START Material for the task
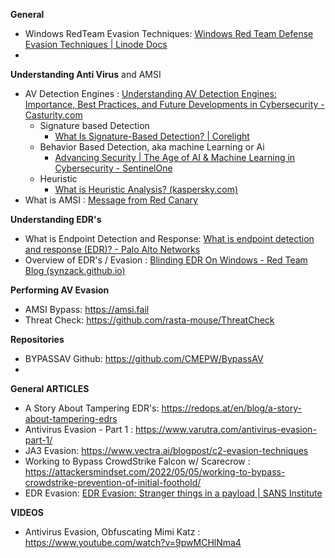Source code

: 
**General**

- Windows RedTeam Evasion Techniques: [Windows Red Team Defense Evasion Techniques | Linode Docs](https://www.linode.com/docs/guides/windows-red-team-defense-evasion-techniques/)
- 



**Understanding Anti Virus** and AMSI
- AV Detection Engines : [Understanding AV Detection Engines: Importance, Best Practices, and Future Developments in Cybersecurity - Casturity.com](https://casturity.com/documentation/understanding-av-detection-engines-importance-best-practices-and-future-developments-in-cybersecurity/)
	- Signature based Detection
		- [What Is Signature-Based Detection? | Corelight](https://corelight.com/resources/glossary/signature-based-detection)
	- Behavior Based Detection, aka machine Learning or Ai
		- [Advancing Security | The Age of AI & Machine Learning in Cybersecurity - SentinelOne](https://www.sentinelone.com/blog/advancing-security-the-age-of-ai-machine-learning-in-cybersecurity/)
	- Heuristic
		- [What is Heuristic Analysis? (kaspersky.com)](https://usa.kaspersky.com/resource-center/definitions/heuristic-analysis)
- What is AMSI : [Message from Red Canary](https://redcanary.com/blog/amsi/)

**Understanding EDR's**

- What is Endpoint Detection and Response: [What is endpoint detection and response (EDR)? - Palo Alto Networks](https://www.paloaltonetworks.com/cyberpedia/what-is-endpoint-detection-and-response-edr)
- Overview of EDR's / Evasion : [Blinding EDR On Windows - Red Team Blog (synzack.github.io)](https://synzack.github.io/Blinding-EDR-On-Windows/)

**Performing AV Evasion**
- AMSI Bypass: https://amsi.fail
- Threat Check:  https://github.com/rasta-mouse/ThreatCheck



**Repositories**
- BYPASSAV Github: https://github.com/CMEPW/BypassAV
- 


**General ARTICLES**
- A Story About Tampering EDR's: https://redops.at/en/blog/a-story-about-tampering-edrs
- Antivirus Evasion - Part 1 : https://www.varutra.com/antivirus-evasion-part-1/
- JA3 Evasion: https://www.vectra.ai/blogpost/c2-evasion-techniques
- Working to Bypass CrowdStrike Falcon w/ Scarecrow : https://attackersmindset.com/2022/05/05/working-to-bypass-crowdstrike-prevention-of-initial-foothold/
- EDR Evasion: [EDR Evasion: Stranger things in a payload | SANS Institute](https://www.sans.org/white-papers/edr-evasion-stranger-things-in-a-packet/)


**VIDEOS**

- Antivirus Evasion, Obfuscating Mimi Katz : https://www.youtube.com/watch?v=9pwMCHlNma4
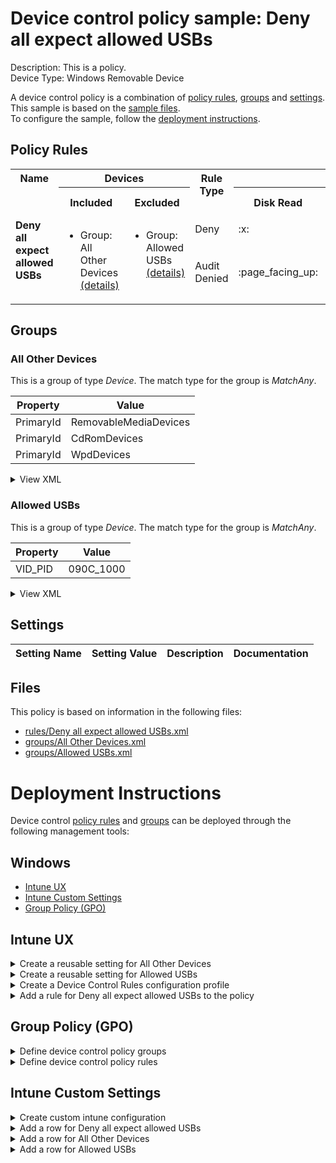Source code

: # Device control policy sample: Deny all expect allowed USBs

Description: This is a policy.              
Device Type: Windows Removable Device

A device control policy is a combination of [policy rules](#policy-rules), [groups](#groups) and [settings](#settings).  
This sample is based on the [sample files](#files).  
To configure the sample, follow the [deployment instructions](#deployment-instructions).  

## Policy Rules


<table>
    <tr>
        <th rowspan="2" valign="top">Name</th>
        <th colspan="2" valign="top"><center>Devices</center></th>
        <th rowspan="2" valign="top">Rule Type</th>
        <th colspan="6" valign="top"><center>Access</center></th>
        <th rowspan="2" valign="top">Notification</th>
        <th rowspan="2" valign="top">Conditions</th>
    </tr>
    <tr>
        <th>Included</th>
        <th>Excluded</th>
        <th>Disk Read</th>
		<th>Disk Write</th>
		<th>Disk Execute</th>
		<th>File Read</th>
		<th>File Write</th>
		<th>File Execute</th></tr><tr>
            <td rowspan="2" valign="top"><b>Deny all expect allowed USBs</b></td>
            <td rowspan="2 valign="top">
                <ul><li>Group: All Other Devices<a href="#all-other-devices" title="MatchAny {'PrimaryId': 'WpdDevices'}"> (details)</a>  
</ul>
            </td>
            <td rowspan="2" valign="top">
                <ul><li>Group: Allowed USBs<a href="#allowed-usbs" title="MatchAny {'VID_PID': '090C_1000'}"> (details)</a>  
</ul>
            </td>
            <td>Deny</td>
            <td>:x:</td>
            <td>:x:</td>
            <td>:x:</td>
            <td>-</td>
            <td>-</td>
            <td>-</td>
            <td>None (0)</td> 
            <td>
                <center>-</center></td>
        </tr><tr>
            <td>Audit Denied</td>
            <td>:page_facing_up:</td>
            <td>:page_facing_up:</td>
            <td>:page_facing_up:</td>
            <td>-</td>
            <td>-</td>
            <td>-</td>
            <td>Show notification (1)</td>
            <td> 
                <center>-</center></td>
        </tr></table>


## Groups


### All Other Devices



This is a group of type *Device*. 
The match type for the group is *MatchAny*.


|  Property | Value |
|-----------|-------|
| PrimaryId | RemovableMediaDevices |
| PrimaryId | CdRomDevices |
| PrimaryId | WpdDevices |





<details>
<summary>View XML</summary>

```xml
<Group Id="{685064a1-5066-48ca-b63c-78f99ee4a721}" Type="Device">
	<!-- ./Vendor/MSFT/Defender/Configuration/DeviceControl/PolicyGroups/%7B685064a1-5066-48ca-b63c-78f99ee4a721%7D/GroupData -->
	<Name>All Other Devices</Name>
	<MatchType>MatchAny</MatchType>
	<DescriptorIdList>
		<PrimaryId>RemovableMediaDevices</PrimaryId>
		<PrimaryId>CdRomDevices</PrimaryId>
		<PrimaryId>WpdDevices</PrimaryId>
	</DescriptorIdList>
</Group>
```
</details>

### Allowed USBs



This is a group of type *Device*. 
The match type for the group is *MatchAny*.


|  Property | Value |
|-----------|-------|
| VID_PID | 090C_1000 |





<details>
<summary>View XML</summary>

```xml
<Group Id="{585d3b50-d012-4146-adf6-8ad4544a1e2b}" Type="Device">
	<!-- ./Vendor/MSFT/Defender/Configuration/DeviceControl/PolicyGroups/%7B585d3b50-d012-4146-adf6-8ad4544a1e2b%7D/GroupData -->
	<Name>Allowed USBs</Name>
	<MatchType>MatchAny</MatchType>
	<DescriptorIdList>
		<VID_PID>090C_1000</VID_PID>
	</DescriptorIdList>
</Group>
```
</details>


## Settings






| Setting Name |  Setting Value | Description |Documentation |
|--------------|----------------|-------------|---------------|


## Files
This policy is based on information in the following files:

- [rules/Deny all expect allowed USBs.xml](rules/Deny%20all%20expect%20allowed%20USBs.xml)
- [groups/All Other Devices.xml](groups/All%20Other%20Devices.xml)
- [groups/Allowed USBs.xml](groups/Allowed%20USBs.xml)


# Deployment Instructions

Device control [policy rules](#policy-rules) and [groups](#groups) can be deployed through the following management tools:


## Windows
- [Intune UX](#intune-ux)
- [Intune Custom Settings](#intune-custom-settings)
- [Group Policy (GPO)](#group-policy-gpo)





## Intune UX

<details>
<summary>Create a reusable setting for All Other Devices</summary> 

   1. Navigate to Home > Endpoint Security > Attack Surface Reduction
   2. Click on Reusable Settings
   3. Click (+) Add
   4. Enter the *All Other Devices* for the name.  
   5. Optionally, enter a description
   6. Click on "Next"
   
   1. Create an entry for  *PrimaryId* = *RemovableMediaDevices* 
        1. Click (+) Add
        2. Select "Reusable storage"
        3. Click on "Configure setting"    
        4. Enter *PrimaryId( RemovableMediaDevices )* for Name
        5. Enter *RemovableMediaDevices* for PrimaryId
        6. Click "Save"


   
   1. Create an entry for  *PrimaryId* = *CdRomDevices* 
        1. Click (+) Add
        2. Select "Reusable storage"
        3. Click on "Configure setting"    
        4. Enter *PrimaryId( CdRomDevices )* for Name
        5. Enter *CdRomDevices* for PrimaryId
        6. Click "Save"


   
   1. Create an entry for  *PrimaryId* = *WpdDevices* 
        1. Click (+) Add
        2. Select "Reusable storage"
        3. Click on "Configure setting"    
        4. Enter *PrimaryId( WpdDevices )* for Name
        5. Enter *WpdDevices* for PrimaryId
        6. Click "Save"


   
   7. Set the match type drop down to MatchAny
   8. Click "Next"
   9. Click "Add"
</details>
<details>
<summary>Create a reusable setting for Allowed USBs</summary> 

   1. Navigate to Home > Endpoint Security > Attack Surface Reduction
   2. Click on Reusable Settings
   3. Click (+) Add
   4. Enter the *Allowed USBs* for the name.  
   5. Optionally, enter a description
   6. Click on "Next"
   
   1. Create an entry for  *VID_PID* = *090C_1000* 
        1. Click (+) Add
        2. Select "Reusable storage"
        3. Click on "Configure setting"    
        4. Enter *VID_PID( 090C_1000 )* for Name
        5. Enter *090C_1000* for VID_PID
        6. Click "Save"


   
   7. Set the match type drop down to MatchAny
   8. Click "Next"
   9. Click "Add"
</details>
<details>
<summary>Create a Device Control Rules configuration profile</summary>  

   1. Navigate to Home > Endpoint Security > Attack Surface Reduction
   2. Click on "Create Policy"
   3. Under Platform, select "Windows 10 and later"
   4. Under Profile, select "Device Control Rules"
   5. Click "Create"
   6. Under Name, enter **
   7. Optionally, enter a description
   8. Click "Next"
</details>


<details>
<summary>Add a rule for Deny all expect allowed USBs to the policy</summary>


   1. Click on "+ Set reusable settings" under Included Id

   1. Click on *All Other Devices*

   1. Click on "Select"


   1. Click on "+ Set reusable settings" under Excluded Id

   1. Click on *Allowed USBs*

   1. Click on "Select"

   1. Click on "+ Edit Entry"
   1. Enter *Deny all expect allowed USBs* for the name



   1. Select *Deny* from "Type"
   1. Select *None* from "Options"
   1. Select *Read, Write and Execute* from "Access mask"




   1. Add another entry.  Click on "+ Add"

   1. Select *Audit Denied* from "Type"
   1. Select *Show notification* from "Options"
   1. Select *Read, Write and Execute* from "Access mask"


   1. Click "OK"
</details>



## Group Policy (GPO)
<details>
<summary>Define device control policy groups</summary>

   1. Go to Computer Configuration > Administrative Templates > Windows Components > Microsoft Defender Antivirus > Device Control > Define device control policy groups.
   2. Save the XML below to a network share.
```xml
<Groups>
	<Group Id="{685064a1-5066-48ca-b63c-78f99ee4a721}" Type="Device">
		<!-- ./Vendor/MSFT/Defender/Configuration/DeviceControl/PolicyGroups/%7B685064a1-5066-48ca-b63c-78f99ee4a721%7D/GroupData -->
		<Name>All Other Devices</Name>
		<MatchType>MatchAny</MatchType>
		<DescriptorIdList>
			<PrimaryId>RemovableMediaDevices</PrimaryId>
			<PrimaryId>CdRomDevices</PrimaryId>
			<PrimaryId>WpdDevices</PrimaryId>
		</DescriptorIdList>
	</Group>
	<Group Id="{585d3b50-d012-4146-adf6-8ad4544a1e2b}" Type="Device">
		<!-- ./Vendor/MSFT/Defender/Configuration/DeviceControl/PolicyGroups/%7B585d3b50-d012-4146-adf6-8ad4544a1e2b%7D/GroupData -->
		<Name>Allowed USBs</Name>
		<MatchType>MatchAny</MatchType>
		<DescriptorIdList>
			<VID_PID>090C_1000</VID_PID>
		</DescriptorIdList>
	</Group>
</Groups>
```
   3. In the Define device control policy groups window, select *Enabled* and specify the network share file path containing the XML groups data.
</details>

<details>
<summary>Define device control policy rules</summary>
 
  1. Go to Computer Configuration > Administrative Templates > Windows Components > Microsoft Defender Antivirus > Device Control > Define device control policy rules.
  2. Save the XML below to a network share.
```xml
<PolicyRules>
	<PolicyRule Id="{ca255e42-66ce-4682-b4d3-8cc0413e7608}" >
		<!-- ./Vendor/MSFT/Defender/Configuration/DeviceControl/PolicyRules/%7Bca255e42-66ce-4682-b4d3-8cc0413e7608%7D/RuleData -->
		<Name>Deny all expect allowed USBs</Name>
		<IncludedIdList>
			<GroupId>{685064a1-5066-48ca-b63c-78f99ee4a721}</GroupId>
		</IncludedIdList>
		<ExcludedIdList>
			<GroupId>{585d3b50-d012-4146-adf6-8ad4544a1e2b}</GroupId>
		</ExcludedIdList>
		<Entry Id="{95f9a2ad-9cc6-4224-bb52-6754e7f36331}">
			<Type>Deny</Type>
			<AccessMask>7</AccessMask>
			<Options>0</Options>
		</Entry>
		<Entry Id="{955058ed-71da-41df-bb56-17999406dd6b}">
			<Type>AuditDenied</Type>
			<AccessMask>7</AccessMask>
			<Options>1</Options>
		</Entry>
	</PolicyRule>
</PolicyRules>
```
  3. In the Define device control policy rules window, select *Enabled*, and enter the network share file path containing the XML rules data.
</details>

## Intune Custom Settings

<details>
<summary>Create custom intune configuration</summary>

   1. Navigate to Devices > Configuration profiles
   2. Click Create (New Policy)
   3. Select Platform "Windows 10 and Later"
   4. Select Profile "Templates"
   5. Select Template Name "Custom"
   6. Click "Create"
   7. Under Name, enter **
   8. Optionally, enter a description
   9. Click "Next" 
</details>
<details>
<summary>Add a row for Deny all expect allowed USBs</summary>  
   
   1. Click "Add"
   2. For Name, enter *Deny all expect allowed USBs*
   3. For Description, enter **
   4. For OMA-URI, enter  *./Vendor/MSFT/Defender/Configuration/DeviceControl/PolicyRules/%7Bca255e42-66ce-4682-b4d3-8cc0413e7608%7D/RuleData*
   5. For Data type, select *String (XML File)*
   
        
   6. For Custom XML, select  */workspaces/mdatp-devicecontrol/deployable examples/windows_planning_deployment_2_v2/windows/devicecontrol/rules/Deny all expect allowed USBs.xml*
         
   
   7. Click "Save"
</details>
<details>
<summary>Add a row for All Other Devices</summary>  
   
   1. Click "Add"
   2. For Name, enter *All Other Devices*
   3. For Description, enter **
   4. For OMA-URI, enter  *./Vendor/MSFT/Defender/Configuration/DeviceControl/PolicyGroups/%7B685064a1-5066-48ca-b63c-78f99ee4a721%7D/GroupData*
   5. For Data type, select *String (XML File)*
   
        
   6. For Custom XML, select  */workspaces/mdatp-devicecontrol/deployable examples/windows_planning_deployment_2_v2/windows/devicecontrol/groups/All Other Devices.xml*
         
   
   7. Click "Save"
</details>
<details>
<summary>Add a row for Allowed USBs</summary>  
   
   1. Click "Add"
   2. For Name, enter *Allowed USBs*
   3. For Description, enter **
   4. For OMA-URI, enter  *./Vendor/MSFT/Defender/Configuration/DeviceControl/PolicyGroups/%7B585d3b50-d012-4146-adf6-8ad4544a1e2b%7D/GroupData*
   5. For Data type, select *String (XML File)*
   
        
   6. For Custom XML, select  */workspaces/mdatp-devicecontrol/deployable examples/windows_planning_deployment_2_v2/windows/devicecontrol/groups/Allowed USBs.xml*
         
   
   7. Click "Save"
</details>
END Material for the task
◆ **Goal of the exercise**
All of the lines above that carry the string "cybersecurity" need to be found and copied.

◆ **Response for this exercise**
- AV Detection Engines : [Understanding AV Detection Engines: Importance, Best Practices, and Future Developments in Cybersecurity - Casturity.com](https://casturity.com/documentation/understanding-av-detection-engines-importance-best-practices-and-future-developments-in-cybersecurity/)
		- [Advancing Security | The Age of AI & Machine Learning in Cybersecurity - SentinelOne](https://www.sentinelone.com/blog/advancing-security-the-age-of-ai-machine-learning-in-cybersecurity/)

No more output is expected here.